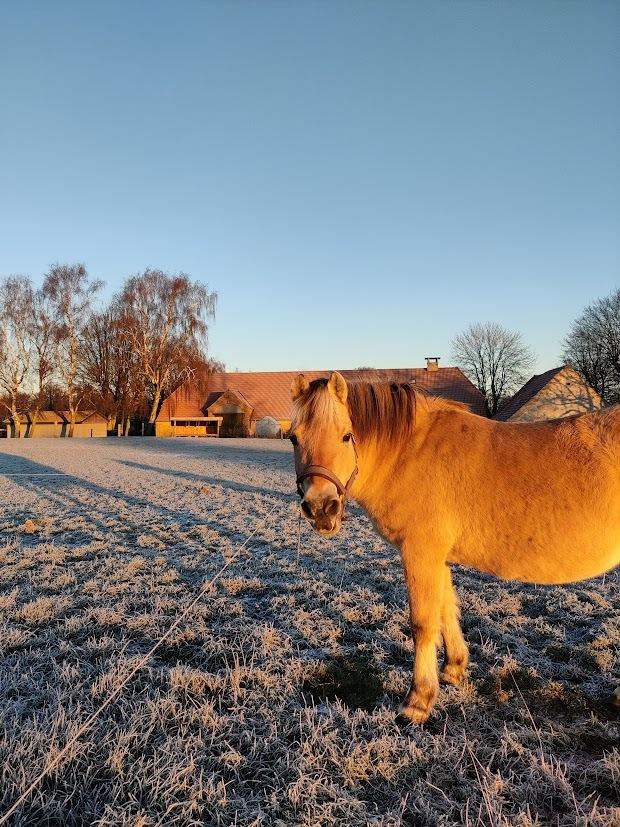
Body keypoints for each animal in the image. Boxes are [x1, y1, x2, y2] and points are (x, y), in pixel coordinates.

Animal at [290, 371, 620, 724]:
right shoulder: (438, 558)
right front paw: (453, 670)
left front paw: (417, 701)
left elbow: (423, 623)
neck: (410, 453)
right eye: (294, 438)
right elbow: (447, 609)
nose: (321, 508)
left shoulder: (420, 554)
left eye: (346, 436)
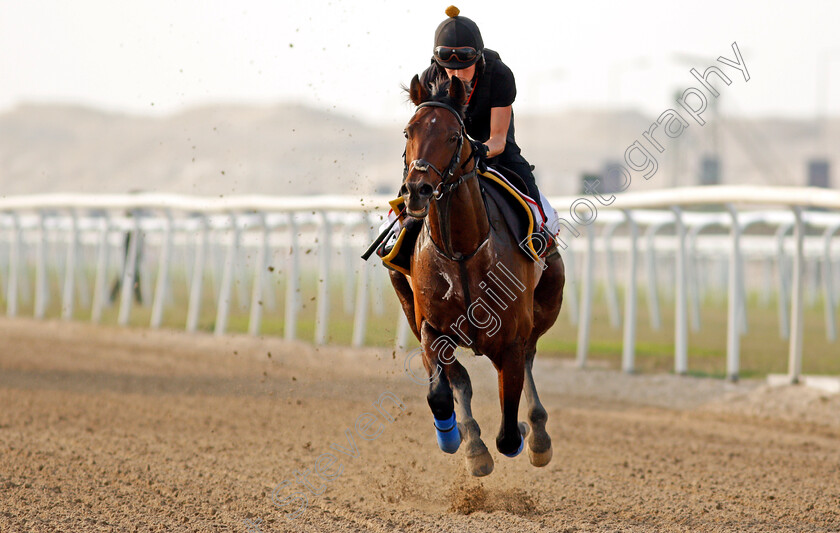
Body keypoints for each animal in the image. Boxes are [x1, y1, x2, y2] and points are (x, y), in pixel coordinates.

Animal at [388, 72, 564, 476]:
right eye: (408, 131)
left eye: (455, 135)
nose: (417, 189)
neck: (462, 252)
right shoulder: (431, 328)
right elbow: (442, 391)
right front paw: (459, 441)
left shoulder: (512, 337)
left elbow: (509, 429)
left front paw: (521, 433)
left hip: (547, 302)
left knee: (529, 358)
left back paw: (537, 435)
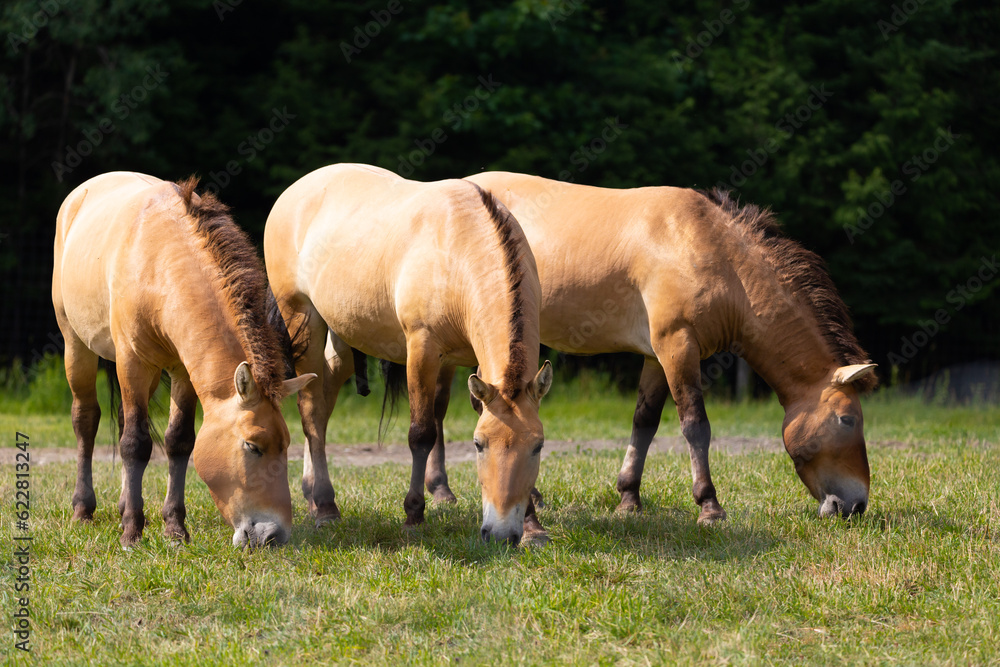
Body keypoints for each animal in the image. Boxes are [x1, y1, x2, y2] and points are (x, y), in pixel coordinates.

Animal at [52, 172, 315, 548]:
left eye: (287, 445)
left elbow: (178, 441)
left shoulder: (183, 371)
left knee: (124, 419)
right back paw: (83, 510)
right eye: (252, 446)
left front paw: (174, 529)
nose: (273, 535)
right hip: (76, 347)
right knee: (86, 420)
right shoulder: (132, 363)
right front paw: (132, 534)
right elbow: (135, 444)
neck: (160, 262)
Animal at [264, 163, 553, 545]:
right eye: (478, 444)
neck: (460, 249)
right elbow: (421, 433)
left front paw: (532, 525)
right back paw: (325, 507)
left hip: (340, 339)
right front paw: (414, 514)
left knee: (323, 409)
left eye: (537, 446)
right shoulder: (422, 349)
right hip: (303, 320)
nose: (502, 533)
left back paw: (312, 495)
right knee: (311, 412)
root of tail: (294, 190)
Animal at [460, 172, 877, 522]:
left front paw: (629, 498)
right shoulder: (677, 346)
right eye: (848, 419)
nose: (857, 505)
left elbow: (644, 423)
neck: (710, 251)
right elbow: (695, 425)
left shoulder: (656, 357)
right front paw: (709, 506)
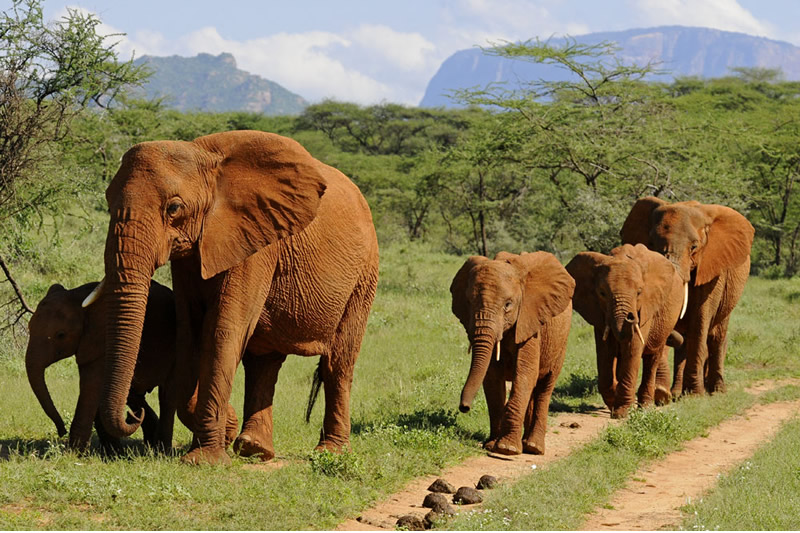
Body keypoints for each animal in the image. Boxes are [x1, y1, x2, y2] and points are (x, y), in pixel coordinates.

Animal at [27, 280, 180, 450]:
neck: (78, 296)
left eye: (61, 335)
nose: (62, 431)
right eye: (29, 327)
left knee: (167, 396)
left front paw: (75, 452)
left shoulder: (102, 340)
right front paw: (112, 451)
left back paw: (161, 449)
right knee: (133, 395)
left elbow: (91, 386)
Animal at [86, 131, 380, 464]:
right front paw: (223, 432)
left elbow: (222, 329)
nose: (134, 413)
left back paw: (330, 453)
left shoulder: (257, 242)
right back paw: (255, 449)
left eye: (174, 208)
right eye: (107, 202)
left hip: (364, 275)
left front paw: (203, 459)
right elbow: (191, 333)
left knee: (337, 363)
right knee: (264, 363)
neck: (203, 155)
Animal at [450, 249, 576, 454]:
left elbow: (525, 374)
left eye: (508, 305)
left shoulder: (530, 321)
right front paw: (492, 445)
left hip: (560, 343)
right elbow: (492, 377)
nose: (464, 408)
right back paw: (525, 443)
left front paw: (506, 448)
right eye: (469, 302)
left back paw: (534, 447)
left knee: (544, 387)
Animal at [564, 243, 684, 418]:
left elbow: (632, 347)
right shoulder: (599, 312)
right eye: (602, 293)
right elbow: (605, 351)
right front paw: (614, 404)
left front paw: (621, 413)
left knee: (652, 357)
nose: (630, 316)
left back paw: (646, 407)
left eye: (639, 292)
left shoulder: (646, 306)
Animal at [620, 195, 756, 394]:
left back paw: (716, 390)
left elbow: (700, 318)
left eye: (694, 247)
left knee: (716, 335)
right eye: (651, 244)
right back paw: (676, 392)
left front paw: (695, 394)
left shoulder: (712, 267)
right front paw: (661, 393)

• • • • •

▶ _WHAT YOU NEED TO DO_
The answer should contain every line of the material exactly as written and no pictures.

▶ _ANSWER TO THIS EXERCISE_
Body keypoints for each animal in the image. Boxes are [x1, y1, x2, y2] and points are (x, y), in pixel coordinates.

Animal at [290, 371, 620, 724]:
right shoulder: (438, 558)
right front paw: (453, 670)
left front paw: (417, 701)
left elbow: (423, 623)
neck: (410, 453)
right eye: (294, 438)
right elbow: (447, 609)
nose: (321, 508)
left shoulder: (420, 554)
left eye: (346, 436)
Body keypoints for each animal in the image. Boxes are [x1, y1, x2, y2] and points are (x, y), in pixel coordinates.

Animal at [388, 72, 564, 476]:
right eye: (408, 131)
left eye: (455, 135)
nose: (417, 189)
neck: (462, 252)
right shoulder: (431, 328)
right elbow: (442, 391)
right front paw: (459, 441)
left shoulder: (512, 337)
left elbow: (509, 429)
left front paw: (521, 433)
left hip: (547, 302)
left knee: (529, 358)
left back paw: (537, 435)
Body keypoints for each animal in the image. Boxes are [x1, y1, x2, y2] and points are (x, y), in pixel coordinates.

Animal at [52, 172, 315, 548]:
left eye: (287, 445)
left elbow: (178, 441)
left shoulder: (183, 371)
left knee: (124, 419)
right back paw: (83, 510)
right eye: (252, 446)
left front paw: (174, 529)
nose: (273, 535)
right hip: (76, 347)
right knee: (86, 420)
right shoulder: (132, 363)
right front paw: (132, 534)
right elbow: (135, 444)
neck: (160, 262)
Animal at [264, 163, 553, 545]:
right eye: (478, 444)
neck: (460, 249)
right elbow: (421, 433)
left front paw: (532, 525)
right back paw: (325, 507)
left hip: (340, 339)
right front paw: (414, 514)
left knee: (323, 409)
left eye: (537, 446)
right shoulder: (422, 349)
right hip: (303, 320)
nose: (502, 533)
left back paw: (312, 495)
right knee: (311, 412)
root of tail: (294, 190)
Animal at [460, 172, 877, 522]:
left front paw: (629, 498)
right shoulder: (677, 346)
right eye: (848, 419)
nose: (857, 505)
left elbow: (644, 423)
neck: (710, 251)
right elbow: (695, 425)
left shoulder: (656, 357)
right front paw: (709, 506)
Body keypoints for each animal in the image. Boxes are [x1, y1, x2, y2] and points are (x, y), in pixel coordinates.

Animal at [27, 280, 180, 450]:
neck: (78, 296)
left eye: (61, 335)
nose: (62, 431)
right eye: (29, 327)
left knee: (167, 396)
left front paw: (75, 452)
left shoulder: (102, 340)
right front paw: (112, 451)
left back paw: (161, 449)
right knee: (133, 395)
left elbow: (91, 386)
Animal at [86, 131, 380, 464]:
right front paw: (223, 432)
left elbow: (222, 329)
nose: (134, 413)
left back paw: (330, 453)
left shoulder: (257, 242)
right back paw: (255, 449)
left eye: (174, 208)
right eye: (107, 202)
left hip: (364, 275)
left front paw: (203, 459)
right elbow: (191, 333)
left knee: (337, 363)
right knee: (264, 363)
neck: (203, 155)
Animal at [450, 249, 576, 454]:
left elbow: (525, 374)
left eye: (508, 305)
left shoulder: (530, 321)
right front paw: (492, 445)
left hip: (560, 343)
right elbow: (492, 377)
nose: (464, 408)
right back paw: (525, 443)
left front paw: (506, 448)
right eye: (469, 302)
left back paw: (534, 447)
left knee: (544, 387)
Animal at [564, 243, 684, 418]:
left elbow: (632, 347)
right shoulder: (599, 312)
right eye: (602, 293)
right elbow: (605, 351)
right front paw: (614, 404)
left front paw: (621, 413)
left knee: (652, 357)
nose: (630, 316)
left back paw: (646, 407)
left eye: (639, 292)
left shoulder: (646, 306)
Animal at [620, 195, 756, 394]:
left back paw: (716, 390)
left elbow: (700, 318)
left eye: (694, 247)
left knee: (716, 335)
right eye: (651, 244)
right back paw: (676, 392)
left front paw: (695, 394)
left shoulder: (712, 267)
right front paw: (661, 393)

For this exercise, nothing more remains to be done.